For each line of the data that includes the word "Calculator", copy the line.

[Records for this exercise — start]

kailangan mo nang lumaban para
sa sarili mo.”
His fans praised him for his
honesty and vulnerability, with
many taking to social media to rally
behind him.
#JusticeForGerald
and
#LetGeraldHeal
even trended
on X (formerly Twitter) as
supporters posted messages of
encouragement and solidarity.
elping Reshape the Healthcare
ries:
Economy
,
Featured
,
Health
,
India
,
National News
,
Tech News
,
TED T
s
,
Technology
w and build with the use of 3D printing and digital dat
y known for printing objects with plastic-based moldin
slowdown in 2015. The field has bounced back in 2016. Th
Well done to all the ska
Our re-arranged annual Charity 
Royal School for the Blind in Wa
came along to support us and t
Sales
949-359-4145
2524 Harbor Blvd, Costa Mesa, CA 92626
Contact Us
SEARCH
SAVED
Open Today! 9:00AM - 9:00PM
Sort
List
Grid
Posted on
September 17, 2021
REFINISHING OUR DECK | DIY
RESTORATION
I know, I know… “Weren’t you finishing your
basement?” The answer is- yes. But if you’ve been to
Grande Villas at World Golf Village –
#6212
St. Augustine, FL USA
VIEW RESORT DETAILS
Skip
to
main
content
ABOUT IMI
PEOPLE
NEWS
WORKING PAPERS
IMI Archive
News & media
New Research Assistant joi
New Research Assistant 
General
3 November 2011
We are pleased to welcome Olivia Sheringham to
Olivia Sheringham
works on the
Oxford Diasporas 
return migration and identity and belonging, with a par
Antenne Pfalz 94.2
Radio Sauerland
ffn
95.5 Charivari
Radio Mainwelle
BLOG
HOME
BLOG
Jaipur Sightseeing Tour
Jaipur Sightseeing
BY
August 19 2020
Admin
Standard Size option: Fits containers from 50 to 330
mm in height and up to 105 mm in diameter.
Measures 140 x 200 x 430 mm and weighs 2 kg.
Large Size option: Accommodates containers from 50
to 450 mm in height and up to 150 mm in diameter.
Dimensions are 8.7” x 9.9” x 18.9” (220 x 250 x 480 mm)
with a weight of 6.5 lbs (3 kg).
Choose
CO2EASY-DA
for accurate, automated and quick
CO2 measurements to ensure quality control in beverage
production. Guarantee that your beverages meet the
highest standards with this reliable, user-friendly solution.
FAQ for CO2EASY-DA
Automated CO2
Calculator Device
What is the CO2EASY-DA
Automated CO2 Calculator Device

[Records for this exercise — finish]

§ **Response**
Calculator Device
Automated CO2 Calculator Device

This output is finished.